I'm now involved in a discussion with Defender folk ; they've asked for traces of the poor behaviour. Please use rustup 1.18.3 or newer, nothing older, as there is no point sending in unoptimised traces IMO.
We only need 3-4 traces from a few different machines where Defender overhead is the problem; I'll be submitting one from a surface pro and one from a 2990WX. If someone has a machine with e.g. spinning metal disks, or even less cores or whatever - something interestingly different, please add the trace id here.
For us the use case we're tracing is unpack performance, so I'd suggest running rustup uninstall nightly, rustup install nightly waiting for it to start installation, then copy the contents of ~/.rustup/downloads/* to a temp dir. The rustup uninstall nightly. Then copy that temp dir contents back to the the downloads dir.
Finally, start the trace and then run rustup install nightly.
Instructions for gathering a trace (note this captures most metadata about what the system is doing..):
@rbtcollins feedback-hub:?contextid=242&feedbackid=953429f7-8755-4abb-ae7b-26cb61729786
I have my .rustup
, .cargo
, and %TEMP%
directories are on a
Seagate Samsung Spinpoint M8 ST1000LM024 (HN-M101MBB/EX2) 1TB 5400 RPM 8MB Cache SATA 6.0Gb/s 2.5" Internal Notebook Hard Drive
non-OS HDD drive (D:\
; C:\
is a SanDisk SDSSDH3 500G).
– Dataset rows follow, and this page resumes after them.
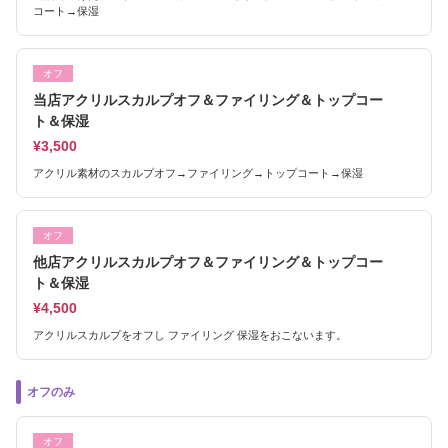
コート→保湿
オフ
当店アクリルスカルプオフ＆ファイリング＆トップコー
ト＆保湿
¥3,500
アクリル素材のスカルプオフ→ファイリング→トップコート→保湿
オフ
他店アクリルスカルプオフ＆ファイリング＆トップコー
ト＆保湿
¥4,500
アクリルスカルプをオフし ファイリング 保湿をおこないます。
オフのみ
オフ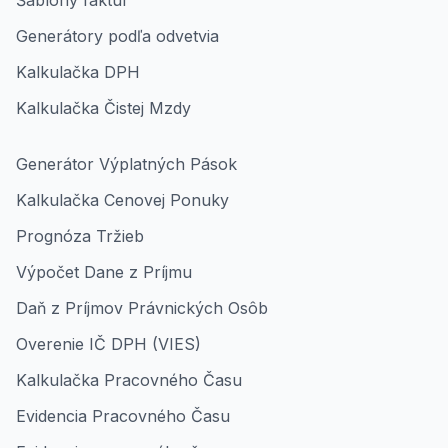
Šablóny faktúr
Generátory podľa odvetvia
Kalkulačka DPH
Kalkulačka Čistej Mzdy
Generátor Výplatných Pások
Kalkulačka Cenovej Ponuky
Prognóza Tržieb
Výpočet Dane z Príjmu
Daň z Príjmov Právnických Osôb
Overenie IČ DPH (VIES)
Kalkulačka Pracovného Času
Evidencia Pracovného Času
Both 'rustc' and 'rust-std' components claimed a somewhat constant install rate of 11.7 MiB/s; 'rust-docs' varied between as low as 15 KiB/s and as high as 300 KiB/s.
This is my trace from my 2990WX feedback-hub:?contextid=242&feedbackid=b17bbe6c-dca5-4589-8f2b-367aa517fbad
@CAD97 do you perhaps have the console output? e.g. something like
Closing 15213 deferred file handles 5.3 Kihandles / 14.9 Kihandles ( 36 %) 346 handles/s in 19s ETA: 28s
If you didn't see the above, you were running an older, single-threaded rustup
As reported on the User's Forum, installing the
rust-docs
component on Windows 10 is currently very slow compared to other components, even on machines with an SSD and multi-core processor.